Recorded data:
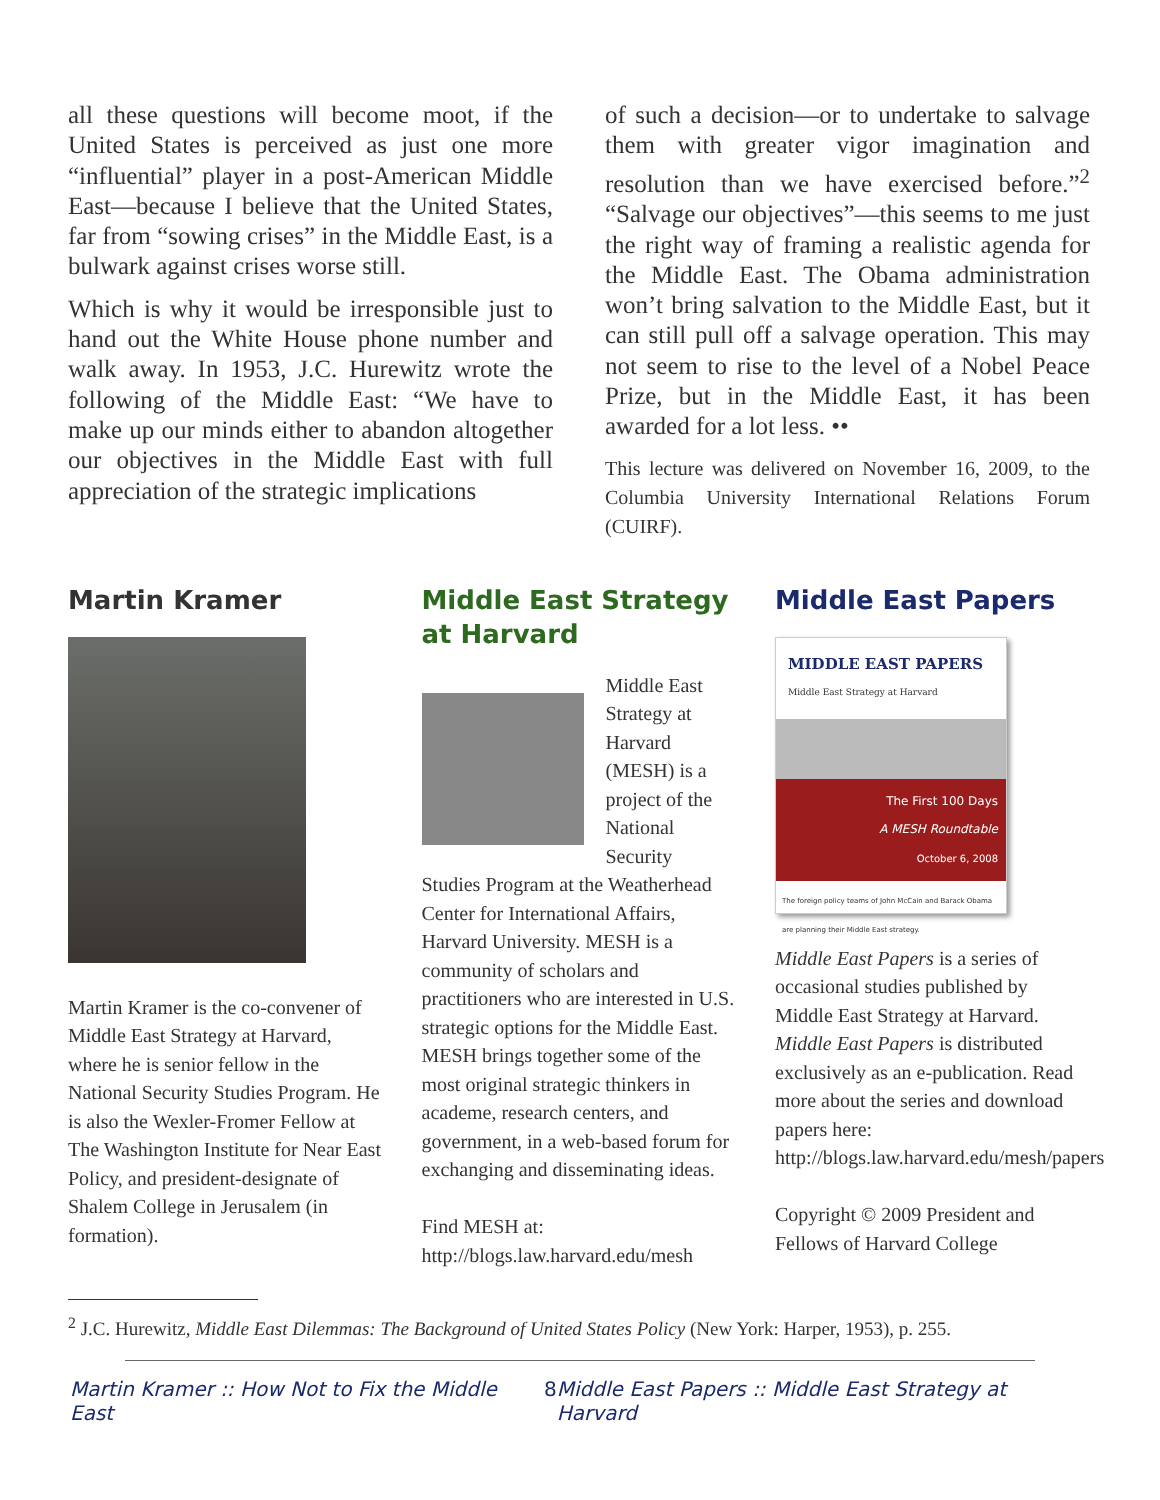all these questions will become moot, if the United States is perceived as just one more “influential” player in a post-American Middle East—because I believe that the United States, far from “sowing crises” in the Middle East, is a bulwark against crises worse still.
Which is why it would be irresponsible just to hand out the White House phone number and walk away. In 1953, J.C. Hurewitz wrote the following of the Middle East: “We have to make up our minds either to abandon altogether our objectives in the Middle East with full appreciation of the strategic implications
of such a decision—or to undertake to salvage them with greater vigor imagination and resolution than we have exercised before.”<sup>2</sup> “Salvage our objectives”—this seems to me just the right way of framing a realistic agenda for the Middle East. The Obama administration won’t bring salvation to the Middle East, but it can still pull off a salvage operation. This may not seem to rise to the level of a Nobel Peace Prize, but in the Middle East, it has been awarded for a lot less. ••
This lecture was delivered on November 16, 2009, to the Columbia University International Relations Forum (CUIRF).
Martin Kramer
Martin Kramer is the co-convener of Middle East Strategy at Harvard, where he is senior fellow in the National Security Studies Program. He is also the Wexler-Fromer Fellow at The Washington Institute for Near East Policy, and president-designate of Shalem College in Jerusalem (in formation).
Middle East Strategy at Harvard
Middle East Strategy at Harvard (MESH) is a project of the National Security Studies Program at the Weatherhead Center for International Affairs, Harvard University. MESH is a community of scholars and practitioners who are interested in U.S. strategic options for the Middle East. MESH brings together some of the most original strategic thinkers in academe, research centers, and government, in a web-based forum for exchanging and disseminating ideas.
Find MESH at:
http://blogs.law.harvard.edu/mesh
Middle East Papers
MIDDLE EAST PAPERS
Middle East Strategy at Harvard
The First 100 Days
A MESH Roundtable
October 6, 2008
The foreign policy teams of John McCain and Barack Obama are planning their Middle East strategy.
Middle East Papers is a series of occasional studies published by Middle East Strategy at Harvard. Middle East Papers is distributed exclusively as an e-publication. Read more about the series and download papers here: http://blogs.law.harvard.edu/mesh/papers
Copyright © 2009 President and Fellows of Harvard College
<sup>2</sup> J.C. Hurewitz, Middle East Dilemmas: The Background of United States Policy (New York: Harper, 1953), p. 255.
Martin Kramer :: How Not to Fix the Middle East 8 Middle East Papers :: Middle East Strategy at Harvard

Required work:
Copy out each line of the data that has the word "Kramer" in it.

Exercise result:
Martin Kramer
Martin Kramer is the co-convener of Middle East Strategy at Harvard, where he is senior fellow in the National Security Studies Program. He is also the Wexler-Fromer Fellow at The Washington Institute for Near East Policy, and president-designate of Shalem College in Jerusalem (in formation).
Martin Kramer :: How Not to Fix the Middle East 8 Middle East Papers :: Middle East Strategy at Harvard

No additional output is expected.